Bir akşam işten eve dönüp de karısının bavullarını toplayıp baba evine gittiğini öğrendiğinde; şaşkın, ürkek ve çaresiz hissediyordu.
Müdürü Selim’i iki kez uyarmış; dalgınlığını, unutkanlığını yüzüne vurmuş, eksik işlerini süratle tamamlamasını istemişti. O, müdürünü yere göğe sığdıramamış, “İyiliğim için bana yol gösteriyor. Ne şanslı insanım, eli öpülecek bir adamla çalışıyorum.” diye düşünmüştü.
Bir sabah İnsan Kaynakları’ndan çağırılıp çıkışı verildiğinde; şaşkın, ürkek, çaresiz hissediyordu.
Selim bu ülkenin sıradan bir insanıydı. Başına gelenler, umursamazlığı ile paralel bir çizgide yürüse de o, kendine ve düşün yapısına toz kondurmuyordu.
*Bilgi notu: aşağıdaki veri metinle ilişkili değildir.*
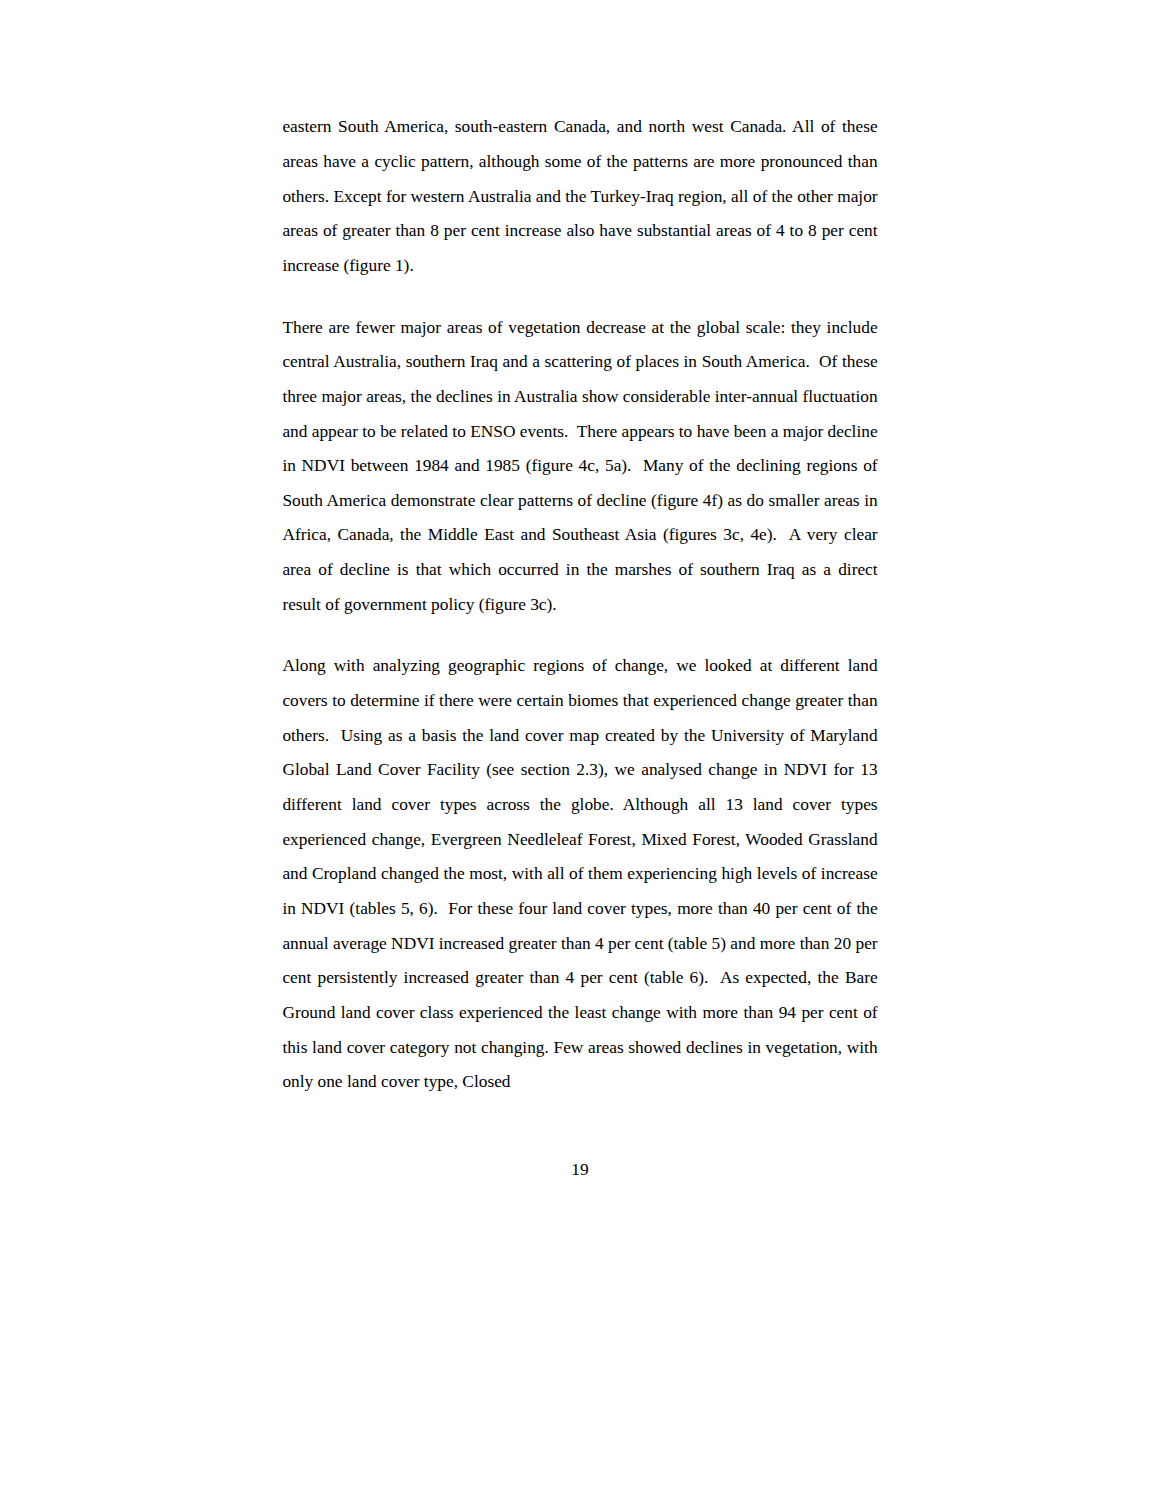eastern South America, south-eastern Canada, and north west Canada. All of these areas have a cyclic pattern, although some of the patterns are more pronounced than others. Except for western Australia and the Turkey-Iraq region, all of the other major areas of greater than 8 per cent increase also have substantial areas of 4 to 8 per cent increase (figure 1).
There are fewer major areas of vegetation decrease at the global scale: they include central Australia, southern Iraq and a scattering of places in South America. Of these three major areas, the declines in Australia show considerable inter-annual fluctuation and appear to be related to ENSO events. There appears to have been a major decline in NDVI between 1984 and 1985 (figure 4c, 5a). Many of the declining regions of South America demonstrate clear patterns of decline (figure 4f) as do smaller areas in Africa, Canada, the Middle East and Southeast Asia (figures 3c, 4e). A very clear area of decline is that which occurred in the marshes of southern Iraq as a direct result of government policy (figure 3c).
Along with analyzing geographic regions of change, we looked at different land covers to determine if there were certain biomes that experienced change greater than others. Using as a basis the land cover map created by the University of Maryland Global Land Cover Facility (see section 2.3), we analysed change in NDVI for 13 different land cover types across the globe. Although all 13 land cover types experienced change, Evergreen Needleleaf Forest, Mixed Forest, Wooded Grassland and Cropland changed the most, with all of them experiencing high levels of increase in NDVI (tables 5, 6). For these four land cover types, more than 40 per cent of the annual average NDVI increased greater than 4 per cent (table 5) and more than 20 per cent persistently increased greater than 4 per cent (table 6). As expected, the Bare Ground land cover class experienced the least change with more than 94 per cent of this land cover category not changing. Few areas showed declines in vegetation, with only one land cover type, Closed
19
Tıpkı Selim’e benzeyen diğer insanlar gibi…
Her ıslanışımızda, yağmur yüzümüze tokat gibi ahmaklığımızı vursa da son ana kadar hiç bir önlem almamakta direniyoruz.
Tırmanan gerginliği, alçakça tezgahlanan oyunları, her telden çalan provokasyonları görmezlikten gelip, “Düzelir, geçici ve münferit olaylar!” diye düşünerek umursamıyoruz.
Kardeş hiç acımadan kardeşin kanını döküyor…
“Kocasıdır, erkek arkadaşıdır, babasıdır… Sevgi kötü bir davranışı barındırmaz,” deyip umursamıyoruz.
Kadınlar bir bir öldürülüyor…
“Çalıyorlar, yağmalıyorlar, talan ediyorlar,” diyenlere dudak büküyoruz. “Kim gelirse çalar kardeşim!” diye düşünüp umursamıyoruz.
Ülkenin kaynakları hoyratça ve hızla eriyor…
Sırtımız sıvazlandıktan bir süre sonra, sıvazlayanlardan yediğimiz ani tokatın hırsıyla “Dört tarafımızda düşman, dört bir yanımıza puşt zulalanmış, bizim dostumuz yok abi!” diye günah çıkaranlara bakıp kalıyoruz, susuyoruz. “Ektiğini biçiyorsun!” bile demekten imtina edip, umursamıyoruz.
Koskoca Dünyada yalnızlaştıkça yalnızlaşıyoruz…
Bir masum insan öldürüldüğünde… Bir kardeş bir kardeşin kanını döktüğünde… Etrafımızda hırsızları, sahtekarları, yalancıları, talancıları gördüğümüzde… Alınmayan önlemlerin, konuşulmayan ve sorgulanmayan gerçeklerin, göz göre göre gelen felaketlerin bizi ahmakça sarmasına hayret ediyoruz.
İnsanlar öldüğünde, özgürlükler yavaş yavaş yittiğinde, vatan ve vazgeçilmez diye dillendirilen tüm değerler hızla elden gittiğinde; şaşkın, ürkek, çaresiz hissetmenin hiç bir kaybı engellemediğini ya da geri getiremiyeceğini acı da olsa öğreniyoruz.
Sonra mı?
Başka bir yağmurun altında ahmakça ıslanmaya biteviye devam ediyoruz…
Güneşli ve pırıl pırıl bir hafta diliyorum.